■ Problem description ■
Retype the lines from the start through the line containing "February 16, 2026", both included, without changing a single character.

■ Provided data ■
☆ ☆ ☆ ☆

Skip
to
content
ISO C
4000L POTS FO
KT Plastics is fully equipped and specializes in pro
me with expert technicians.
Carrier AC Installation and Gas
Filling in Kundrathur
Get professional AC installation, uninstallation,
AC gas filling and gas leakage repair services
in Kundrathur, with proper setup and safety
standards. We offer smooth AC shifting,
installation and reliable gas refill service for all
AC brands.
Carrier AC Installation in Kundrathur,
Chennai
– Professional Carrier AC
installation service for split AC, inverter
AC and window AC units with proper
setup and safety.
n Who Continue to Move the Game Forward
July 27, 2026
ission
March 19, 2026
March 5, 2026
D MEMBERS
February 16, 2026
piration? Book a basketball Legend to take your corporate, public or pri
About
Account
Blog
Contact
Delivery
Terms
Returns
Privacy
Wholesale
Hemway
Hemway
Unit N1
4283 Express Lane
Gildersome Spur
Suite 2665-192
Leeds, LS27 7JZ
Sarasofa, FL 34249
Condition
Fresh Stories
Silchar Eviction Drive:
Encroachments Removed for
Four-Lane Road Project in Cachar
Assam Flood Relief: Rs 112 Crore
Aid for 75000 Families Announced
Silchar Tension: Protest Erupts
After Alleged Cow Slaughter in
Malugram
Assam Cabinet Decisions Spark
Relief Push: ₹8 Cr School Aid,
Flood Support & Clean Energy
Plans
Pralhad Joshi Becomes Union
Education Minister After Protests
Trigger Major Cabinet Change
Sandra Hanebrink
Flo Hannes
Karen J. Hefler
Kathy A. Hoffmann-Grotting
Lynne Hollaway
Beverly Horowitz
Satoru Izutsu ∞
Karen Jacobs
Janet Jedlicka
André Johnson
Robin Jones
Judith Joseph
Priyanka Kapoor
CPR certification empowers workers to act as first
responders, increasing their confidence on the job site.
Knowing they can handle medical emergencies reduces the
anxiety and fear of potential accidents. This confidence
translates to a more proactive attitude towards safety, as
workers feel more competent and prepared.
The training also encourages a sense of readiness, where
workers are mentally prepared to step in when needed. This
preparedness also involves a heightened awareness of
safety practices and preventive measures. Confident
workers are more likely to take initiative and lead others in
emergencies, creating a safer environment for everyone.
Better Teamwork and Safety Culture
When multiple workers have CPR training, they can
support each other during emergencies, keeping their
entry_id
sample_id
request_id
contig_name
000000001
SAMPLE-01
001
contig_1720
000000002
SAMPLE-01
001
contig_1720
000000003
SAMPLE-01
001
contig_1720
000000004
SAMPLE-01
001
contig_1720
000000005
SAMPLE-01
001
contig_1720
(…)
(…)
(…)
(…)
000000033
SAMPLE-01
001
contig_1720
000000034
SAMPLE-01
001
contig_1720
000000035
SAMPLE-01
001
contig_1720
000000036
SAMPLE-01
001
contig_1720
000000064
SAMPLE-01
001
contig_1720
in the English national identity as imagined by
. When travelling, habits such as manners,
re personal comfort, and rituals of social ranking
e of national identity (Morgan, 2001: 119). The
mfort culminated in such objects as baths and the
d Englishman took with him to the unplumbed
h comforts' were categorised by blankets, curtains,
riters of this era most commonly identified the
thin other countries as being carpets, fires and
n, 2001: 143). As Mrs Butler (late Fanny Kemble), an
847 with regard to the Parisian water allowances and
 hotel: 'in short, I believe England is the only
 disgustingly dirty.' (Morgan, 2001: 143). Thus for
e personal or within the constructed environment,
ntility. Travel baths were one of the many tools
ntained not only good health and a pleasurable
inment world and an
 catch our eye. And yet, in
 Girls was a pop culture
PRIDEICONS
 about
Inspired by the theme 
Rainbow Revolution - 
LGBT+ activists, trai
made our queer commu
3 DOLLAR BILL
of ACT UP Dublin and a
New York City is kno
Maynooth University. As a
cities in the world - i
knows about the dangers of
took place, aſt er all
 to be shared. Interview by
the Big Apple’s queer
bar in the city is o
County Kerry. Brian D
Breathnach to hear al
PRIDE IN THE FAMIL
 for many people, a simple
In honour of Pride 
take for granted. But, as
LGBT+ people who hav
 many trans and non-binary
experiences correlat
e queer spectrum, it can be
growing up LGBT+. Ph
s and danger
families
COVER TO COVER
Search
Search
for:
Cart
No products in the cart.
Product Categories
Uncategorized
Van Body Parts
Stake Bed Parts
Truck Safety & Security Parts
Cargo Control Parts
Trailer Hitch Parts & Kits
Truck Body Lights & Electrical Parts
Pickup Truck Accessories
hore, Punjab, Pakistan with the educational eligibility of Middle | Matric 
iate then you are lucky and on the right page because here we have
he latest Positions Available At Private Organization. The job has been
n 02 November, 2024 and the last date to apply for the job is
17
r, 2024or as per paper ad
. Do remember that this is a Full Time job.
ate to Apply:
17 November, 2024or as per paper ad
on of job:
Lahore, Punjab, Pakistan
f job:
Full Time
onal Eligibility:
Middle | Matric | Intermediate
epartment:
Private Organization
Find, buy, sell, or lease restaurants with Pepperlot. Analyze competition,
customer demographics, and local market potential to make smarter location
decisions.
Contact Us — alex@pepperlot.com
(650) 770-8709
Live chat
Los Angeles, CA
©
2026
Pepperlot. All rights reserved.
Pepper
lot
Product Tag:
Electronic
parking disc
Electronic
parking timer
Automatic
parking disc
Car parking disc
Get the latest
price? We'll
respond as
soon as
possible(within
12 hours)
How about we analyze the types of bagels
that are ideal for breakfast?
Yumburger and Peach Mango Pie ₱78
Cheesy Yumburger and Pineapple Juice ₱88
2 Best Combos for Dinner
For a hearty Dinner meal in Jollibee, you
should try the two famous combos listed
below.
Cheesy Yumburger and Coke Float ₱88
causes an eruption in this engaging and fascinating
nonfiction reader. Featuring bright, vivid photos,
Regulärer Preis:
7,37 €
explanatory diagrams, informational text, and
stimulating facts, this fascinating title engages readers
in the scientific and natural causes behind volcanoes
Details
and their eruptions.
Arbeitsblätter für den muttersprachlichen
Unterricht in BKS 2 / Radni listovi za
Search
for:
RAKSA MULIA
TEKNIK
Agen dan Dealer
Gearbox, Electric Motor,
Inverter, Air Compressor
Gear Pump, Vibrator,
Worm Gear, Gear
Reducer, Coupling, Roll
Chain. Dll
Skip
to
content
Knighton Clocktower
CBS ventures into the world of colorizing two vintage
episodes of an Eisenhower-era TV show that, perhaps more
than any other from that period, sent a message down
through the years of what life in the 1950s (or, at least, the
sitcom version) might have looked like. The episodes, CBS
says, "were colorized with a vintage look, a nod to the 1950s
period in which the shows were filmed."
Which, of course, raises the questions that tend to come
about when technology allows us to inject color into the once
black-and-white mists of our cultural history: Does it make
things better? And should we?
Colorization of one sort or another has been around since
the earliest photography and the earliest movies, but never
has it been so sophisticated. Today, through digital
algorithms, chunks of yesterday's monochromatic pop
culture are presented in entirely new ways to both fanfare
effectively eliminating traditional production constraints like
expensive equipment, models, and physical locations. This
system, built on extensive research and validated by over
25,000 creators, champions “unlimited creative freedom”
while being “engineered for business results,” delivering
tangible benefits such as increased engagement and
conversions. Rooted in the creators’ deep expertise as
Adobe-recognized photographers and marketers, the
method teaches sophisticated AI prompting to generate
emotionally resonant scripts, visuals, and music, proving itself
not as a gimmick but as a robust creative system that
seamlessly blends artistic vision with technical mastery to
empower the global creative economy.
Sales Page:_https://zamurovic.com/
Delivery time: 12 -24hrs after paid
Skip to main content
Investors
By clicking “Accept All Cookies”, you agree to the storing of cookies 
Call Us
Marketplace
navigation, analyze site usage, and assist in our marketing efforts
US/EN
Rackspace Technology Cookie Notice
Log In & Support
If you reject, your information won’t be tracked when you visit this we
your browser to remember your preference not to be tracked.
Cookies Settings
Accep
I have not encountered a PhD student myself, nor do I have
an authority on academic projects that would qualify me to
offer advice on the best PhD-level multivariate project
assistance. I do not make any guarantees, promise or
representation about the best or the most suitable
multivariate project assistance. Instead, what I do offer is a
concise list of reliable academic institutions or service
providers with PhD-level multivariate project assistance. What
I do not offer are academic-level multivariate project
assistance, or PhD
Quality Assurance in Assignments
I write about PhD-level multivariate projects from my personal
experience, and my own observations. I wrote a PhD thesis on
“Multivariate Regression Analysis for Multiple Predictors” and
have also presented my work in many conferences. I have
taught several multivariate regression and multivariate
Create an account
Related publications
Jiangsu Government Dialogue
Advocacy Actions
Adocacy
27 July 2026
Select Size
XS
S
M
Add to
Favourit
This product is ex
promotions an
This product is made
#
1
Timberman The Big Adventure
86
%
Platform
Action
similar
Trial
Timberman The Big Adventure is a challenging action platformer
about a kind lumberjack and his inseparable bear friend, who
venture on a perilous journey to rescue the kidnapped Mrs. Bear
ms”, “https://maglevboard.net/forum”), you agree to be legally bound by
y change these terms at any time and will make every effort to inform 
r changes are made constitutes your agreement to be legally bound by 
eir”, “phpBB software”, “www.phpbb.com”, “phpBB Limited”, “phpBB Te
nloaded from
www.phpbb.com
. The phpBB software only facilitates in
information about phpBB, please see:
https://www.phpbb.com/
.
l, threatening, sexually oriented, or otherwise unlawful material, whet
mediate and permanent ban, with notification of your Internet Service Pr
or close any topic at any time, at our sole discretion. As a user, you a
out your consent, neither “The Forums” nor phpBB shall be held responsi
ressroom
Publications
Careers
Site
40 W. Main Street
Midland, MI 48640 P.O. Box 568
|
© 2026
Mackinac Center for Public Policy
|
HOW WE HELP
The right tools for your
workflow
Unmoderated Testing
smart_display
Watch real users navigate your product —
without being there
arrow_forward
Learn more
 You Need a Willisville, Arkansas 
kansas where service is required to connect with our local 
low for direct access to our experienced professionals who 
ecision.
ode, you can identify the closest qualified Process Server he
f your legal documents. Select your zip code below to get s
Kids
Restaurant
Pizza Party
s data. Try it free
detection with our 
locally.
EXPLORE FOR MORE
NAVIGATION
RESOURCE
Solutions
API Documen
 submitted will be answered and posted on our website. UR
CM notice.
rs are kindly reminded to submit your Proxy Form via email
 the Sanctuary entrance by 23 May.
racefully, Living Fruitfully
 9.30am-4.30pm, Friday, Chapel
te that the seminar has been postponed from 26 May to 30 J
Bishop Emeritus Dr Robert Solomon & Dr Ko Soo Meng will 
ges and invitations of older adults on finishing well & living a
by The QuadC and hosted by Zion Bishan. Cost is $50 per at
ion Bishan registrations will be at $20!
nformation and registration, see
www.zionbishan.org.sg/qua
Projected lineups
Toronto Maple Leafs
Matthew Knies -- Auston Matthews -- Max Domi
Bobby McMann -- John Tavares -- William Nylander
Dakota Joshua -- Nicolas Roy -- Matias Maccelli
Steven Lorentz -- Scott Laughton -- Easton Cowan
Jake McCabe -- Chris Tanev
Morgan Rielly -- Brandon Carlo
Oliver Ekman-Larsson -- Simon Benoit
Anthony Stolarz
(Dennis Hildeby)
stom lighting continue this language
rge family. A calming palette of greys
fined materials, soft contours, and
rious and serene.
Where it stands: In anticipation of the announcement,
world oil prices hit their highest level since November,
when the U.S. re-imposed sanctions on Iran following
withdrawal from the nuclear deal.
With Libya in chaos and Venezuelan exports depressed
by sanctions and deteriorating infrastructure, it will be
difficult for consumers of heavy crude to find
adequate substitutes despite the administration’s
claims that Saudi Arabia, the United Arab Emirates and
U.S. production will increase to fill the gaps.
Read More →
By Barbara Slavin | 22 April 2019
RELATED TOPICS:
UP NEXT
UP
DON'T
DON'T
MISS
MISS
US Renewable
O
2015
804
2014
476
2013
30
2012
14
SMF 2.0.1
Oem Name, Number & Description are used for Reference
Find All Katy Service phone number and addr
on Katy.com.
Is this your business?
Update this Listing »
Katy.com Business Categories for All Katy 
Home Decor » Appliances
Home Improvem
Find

☆ ☆ ☆ ☆

■ Reply to the task ■
Skip
to
content
ISO C
4000L POTS FO
KT Plastics is fully equipped and specializes in pro
me with expert technicians.
Carrier AC Installation and Gas
Filling in Kundrathur
Get professional AC installation, uninstallation,
AC gas filling and gas leakage repair services
in Kundrathur, with proper setup and safety
standards. We offer smooth AC shifting,
installation and reliable gas refill service for all
AC brands.
Carrier AC Installation in Kundrathur,
Chennai
– Professional Carrier AC
installation service for split AC, inverter
AC and window AC units with proper
setup and safety.
n Who Continue to Move the Game Forward
July 27, 2026
ission
March 19, 2026
March 5, 2026
D MEMBERS
February 16, 2026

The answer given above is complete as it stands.